BonitaFangita Sat 20-Feb-16 20:59:18

Easier said than done Eldon but you need to get tough with her. My mum was a single parent and the rule post 16 was education or work she simply couldn't afford slacking and neither can you.

bakeoffcake Sat 20-Feb-16 21:00:07

I have a 22 year old dd with mental health problems.

It's very easy for people to say "tell her to get a job" but it's really not that easy if you have mental health problems. And you've had to help her bandage her injuries, so as a mum I'm sure you're worried about her returning to that behaviour if you put pressure on her.

If I were you, I'd let her know now that if she wants to stay with you, that's ok, she'll have to share a room with one of her siblings, but she's welcome to stay. Her boyfriend will unfortunaltely have to find somewhere else to say.

That might galvanise then both into getting jobs and renting somewhere together. If they don't, Dd can stay with you but boyfriend goes.

SoThatHappened Sat 20-Feb-16 21:01:37

At 23 I was married and owned my house outright.

Comparisons like that dont help.
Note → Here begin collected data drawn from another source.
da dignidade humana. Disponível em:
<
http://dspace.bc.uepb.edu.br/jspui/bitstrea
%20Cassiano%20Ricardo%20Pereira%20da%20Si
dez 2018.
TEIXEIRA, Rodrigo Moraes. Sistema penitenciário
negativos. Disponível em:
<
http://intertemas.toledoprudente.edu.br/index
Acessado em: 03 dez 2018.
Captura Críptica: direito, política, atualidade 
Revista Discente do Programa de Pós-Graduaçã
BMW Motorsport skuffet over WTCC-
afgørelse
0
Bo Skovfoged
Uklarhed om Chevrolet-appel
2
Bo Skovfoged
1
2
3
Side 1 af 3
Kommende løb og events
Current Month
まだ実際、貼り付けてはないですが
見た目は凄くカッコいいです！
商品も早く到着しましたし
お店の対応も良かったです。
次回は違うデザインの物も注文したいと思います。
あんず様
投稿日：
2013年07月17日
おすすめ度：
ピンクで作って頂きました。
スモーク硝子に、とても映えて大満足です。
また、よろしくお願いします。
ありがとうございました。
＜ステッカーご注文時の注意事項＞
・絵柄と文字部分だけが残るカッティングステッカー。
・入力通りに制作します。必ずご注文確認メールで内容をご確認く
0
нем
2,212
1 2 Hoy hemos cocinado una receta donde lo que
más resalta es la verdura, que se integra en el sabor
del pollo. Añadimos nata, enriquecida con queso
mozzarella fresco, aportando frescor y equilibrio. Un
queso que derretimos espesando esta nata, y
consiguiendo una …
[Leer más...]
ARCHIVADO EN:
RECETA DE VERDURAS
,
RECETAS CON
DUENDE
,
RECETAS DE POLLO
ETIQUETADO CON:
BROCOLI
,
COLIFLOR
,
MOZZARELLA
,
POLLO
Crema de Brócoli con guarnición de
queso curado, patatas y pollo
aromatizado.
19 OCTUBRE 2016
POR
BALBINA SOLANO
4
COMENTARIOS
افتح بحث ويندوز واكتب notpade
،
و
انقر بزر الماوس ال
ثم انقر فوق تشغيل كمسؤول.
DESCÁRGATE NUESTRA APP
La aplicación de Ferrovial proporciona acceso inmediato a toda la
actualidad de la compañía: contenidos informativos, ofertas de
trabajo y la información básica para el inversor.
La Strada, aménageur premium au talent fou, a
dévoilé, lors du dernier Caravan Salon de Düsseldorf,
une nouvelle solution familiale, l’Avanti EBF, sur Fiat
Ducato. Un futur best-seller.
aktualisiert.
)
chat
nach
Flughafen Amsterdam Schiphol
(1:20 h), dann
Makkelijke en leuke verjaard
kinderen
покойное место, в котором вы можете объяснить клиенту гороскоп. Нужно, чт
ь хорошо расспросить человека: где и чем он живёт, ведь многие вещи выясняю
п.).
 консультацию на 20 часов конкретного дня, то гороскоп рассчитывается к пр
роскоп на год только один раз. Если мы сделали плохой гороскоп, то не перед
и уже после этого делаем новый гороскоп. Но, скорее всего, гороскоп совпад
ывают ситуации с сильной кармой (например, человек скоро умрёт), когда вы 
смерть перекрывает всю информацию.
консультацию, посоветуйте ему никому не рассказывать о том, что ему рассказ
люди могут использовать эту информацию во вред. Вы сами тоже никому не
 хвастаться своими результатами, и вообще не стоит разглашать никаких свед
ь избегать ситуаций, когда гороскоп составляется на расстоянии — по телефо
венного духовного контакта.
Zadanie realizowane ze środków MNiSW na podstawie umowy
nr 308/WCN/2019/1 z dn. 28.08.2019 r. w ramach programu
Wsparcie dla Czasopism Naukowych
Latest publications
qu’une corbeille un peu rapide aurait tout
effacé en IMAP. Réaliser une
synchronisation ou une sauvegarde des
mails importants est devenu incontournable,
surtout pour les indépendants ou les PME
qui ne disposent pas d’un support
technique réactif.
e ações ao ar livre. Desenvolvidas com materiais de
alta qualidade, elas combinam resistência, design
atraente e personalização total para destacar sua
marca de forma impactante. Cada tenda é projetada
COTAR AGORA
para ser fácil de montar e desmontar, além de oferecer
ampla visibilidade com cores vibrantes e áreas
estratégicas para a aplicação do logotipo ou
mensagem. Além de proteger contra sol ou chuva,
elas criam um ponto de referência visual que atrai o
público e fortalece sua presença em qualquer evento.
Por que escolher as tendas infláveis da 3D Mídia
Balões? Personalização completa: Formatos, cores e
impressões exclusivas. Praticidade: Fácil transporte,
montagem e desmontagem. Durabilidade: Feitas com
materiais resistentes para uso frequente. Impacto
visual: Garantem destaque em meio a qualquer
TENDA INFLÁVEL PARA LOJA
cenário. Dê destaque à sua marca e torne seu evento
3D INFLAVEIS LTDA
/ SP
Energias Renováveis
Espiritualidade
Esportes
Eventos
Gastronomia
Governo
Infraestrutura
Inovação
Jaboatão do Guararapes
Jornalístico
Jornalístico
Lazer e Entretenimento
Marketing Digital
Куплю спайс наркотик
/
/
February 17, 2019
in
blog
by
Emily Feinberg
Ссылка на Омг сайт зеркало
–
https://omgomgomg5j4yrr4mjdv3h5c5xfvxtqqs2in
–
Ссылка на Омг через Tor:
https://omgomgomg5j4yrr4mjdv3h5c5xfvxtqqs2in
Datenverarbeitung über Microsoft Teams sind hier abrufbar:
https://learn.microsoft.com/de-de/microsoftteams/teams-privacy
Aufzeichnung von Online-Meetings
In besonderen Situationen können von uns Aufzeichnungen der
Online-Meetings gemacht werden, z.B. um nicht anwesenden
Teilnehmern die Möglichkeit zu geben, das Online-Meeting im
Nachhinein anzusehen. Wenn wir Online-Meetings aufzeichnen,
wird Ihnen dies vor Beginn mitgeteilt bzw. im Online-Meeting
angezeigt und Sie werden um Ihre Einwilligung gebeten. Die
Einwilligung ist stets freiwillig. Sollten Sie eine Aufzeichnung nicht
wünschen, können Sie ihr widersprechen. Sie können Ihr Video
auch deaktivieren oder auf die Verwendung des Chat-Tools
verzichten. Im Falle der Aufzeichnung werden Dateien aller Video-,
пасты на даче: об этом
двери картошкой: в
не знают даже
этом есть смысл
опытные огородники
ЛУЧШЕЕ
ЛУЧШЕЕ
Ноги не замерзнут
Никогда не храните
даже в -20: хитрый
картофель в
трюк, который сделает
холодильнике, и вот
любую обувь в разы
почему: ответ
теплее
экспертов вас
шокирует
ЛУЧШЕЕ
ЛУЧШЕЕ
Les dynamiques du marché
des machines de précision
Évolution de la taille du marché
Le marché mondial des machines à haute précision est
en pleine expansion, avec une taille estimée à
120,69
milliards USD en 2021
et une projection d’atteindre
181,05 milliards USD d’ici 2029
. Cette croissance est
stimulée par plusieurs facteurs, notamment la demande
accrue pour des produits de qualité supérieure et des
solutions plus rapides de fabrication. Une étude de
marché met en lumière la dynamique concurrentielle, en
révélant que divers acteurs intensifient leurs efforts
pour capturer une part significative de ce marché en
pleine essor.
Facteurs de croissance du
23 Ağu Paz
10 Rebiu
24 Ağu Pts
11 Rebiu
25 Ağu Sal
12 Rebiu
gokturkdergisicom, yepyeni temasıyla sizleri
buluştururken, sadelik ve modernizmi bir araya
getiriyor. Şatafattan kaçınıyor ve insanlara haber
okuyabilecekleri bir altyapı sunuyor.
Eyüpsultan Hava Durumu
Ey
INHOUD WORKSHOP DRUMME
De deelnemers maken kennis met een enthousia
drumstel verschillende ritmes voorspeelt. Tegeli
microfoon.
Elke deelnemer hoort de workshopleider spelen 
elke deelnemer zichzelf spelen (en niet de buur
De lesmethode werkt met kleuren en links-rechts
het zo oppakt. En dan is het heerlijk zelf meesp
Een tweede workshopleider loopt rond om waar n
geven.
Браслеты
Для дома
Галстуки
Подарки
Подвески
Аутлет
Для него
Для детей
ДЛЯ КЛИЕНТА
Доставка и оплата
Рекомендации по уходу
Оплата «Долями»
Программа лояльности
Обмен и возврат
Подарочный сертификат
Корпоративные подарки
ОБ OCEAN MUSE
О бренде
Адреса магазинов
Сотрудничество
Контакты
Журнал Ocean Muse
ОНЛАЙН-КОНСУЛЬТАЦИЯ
What year was it when you were 23 and have you seen how much rent and property costs these days?

Cabrinha Sat 20-Feb-16 21:02:36

Aside from the boyfriend, what's the problem with her living with you?
Obviously I don't have the full background but I'm hoping when my daughter is 23 I actually still like having her at home, if she wants to be there.

Would you still have her with you if she contributed board (does she get ESA or whatever it's called now?) and if the boyfriend wasn't staying over? To the latter, you need to tell her that he can't live with you, so no more than one night a week staying over will be allowed. Of course you don't have to let him stay at all! But I'd personally not mind a grown up child's boyfriend staying - just not moving in!!

BYOSnowman Sat 20-Feb-16 21:03:03

but when she says she can't move out don't you just tell her there is no choice and your new home won't have space for them.

as long as you are giving them enough notice i think you just need to go broken record on them

are you renting or buying? could you help them with a deposit? is she getting any sort of treatment?

Elendon Sat 20-Feb-16 21:04:18

I have had the talk several times regarding her getting the independence she deserves. She's very good at avoidance tactics. She's just come back from her dads. He brought her and her boyfriend (who is 25) to the aquarium and the zoo. Her dad is avoiding things too, isn't he?